At a gas station in Mariposa, I asked directions to Bass Lake. The attendant, a boy of about fifteen, advised me solemnly to go elsewhere. The Hell’s Angels are gonna tear the place up, he said. There’s a story about them in Life magazine. Jesus, why would anybody want to go to Bass Lake? Those guys are terrible. They’ll burn the place down.

I told him I was a karate master and wanted to be in on the action. As I left he warned me to watch myself and not take chances. The Hell’s Angels are worse than you think, he said. They’ll run right down a shotgun barrel.

The next stretch of road was like something from a Lewis and Clark diary. The car suffered so badly that I figured I would have to abandon it before the weekend was out and catch a ride back to San Francisco in one of the swastika trucks. I amused myself between creek crossings by telling the tape recorder how weird it was to be seeking out a gang of big-city psychopaths in this kind of country. The road was not even numbered on the map. Now and then I would pass an abandoned log house or the remains of a gold-panning rig. Except for the radio I felt as remote from civi­lization as any lone poacher in the jagged Mission Range peaks of northern Montana.*

* Home turf of the largest grizzly-bear gang in the United States — about four hundred in all.

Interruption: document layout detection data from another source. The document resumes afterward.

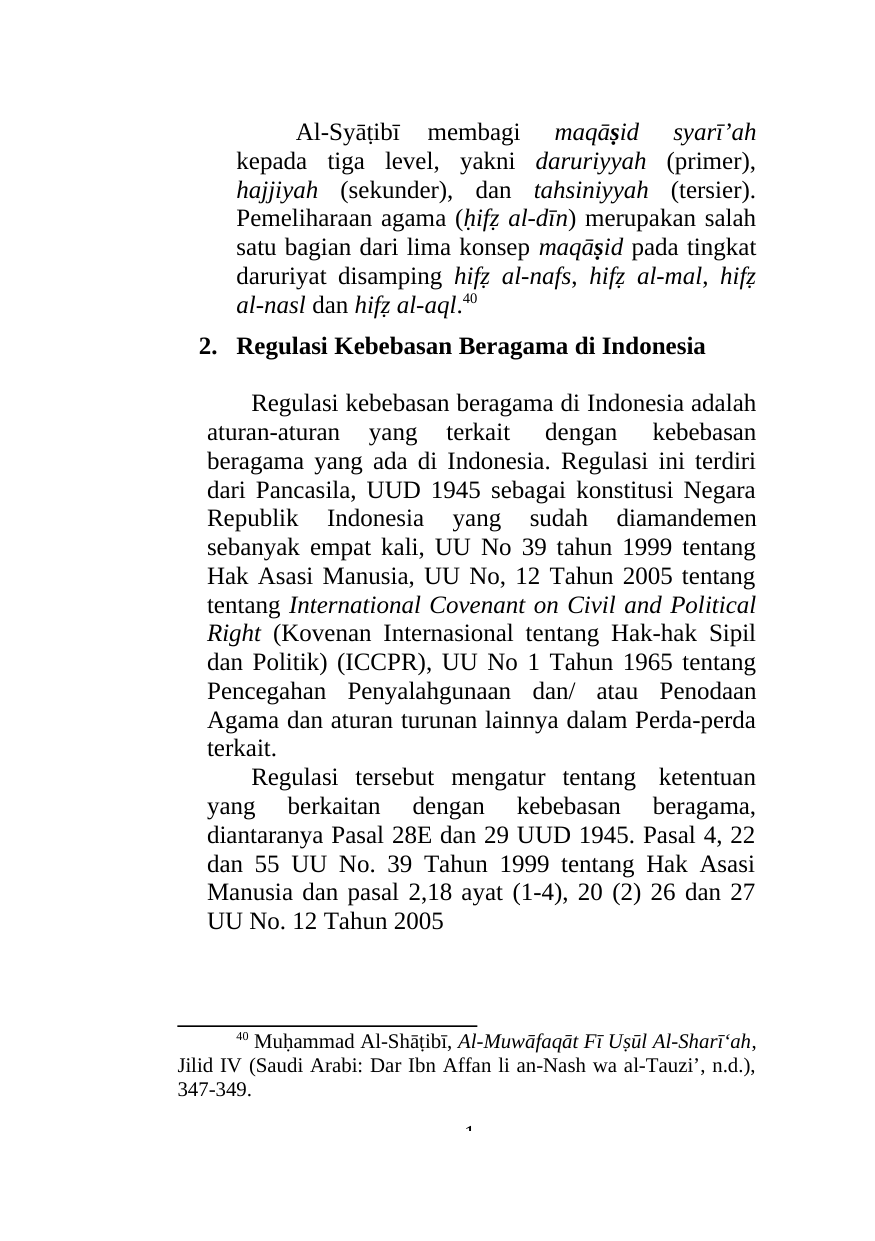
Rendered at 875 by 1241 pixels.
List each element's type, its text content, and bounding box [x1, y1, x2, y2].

text Al-Syāṭibī membagi maqāṣid syarī’ah kepada tiga level, yakni daruriyyah (primer), hajjiyah (sekunder), dan tahsiniyyah (tersier). Pemeliharaan agama (ḥifẓ al-dīn) merupakan salah satu bagian dari lima konsep maqāṣid pada tingkat daruriyat disamping hifẓ al-nafs, hifẓ al-mal, hifẓ al-nasl dan hifẓ al-aql.40 [236, 117, 756, 318]
text UU No. 12 Tahun 2005 [207, 906, 770, 935]
text Regulasi kebebasan beragama di Indonesia adalah aturan-aturan yang terkait dengan kebebasan beragama yang ada di Indonesia. Regulasi ini terdiri dari Pancasila, UUD 1945 sebagai konstitusi Negara Republik Indonesia yang sudah diamandemen sebanyak empat kali, UU No 39 tahun 1999 tentang Hak Asasi Manusia, UU No, 12 Tahun 2005 tentang tentang International Covenant on Civil and Political Right (Kovenan Internasional tentang Hak-hak Sipil dan Politik) (ICCPR), UU No 1 Tahun 1965 tentang Pencegahan Penyalahgunaan dan/ atau Penodaan Agama dan aturan turunan lainnya dalam Perda-perda terkait. [207, 388, 756, 762]
subtitle Regulasi Kebebasan Beragama di Indonesia [199, 331, 770, 360]
text Regulasi tersebut mengatur tentang ketentuan yang berkaitan dengan kebebasan beragama, diantaranya Pasal 28E dan 29 UUD 1945. Pasal 4, 22 dan 55 UU No. 39 Tahun 1999 tentang Hak Asasi Manusia dan pasal 2,18 ayat (1-4), 20 (2) 26 dan 27 [207, 762, 756, 906]
text 40 Muḥammad Al-Shāṭibī, Al-Muwāfaqāt Fī Uṣūl Al-Sharī‘ah, Jilid IV (Saudi Arabi: Dar Ibn Affan li an-Nash wa al-Tauzi’, n.d.), 347-349. [177, 1029, 757, 1101]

Somewhere around two in the afternoon I reached the smooth pavement of Highway 41, just south of Bass Lake. I was flipping the radio dial for bulletins when I passed a hot dog stand and saw two outlaw bikes parked conspicuously beside the road. I made a U-turn, parked beside the bikes and found Gut and Buzzard brooding over the restraining order. Buzzard, formerly of Berdoo, is a Hell’s Angel straight out of Central Casting. He is a weird combination of menace, obscenity, elegance and genuine distrust of everything that moves. He turns his back on photographers and thinks all journalists are agents of the Main Cop, who lives in a penthouse on the other side of some bottomless moat that no Hell’s Angel will ever cross except as a prisoner — and then only to have his hands chopped off as a lesson to the others. There is a beautiful consistency about Buzzard; he is a porcupine among men, with his quills always flared. If he won a new car with a raffle ticket bought in his name by some momentary girl friend, he would recognize it at once as a trick to con him out of a license fee. He would denounce the girl as a hired slut, beat up the raffle sponsor, and trade off the car for five hundred Seconals and a gold-handled cattle prod.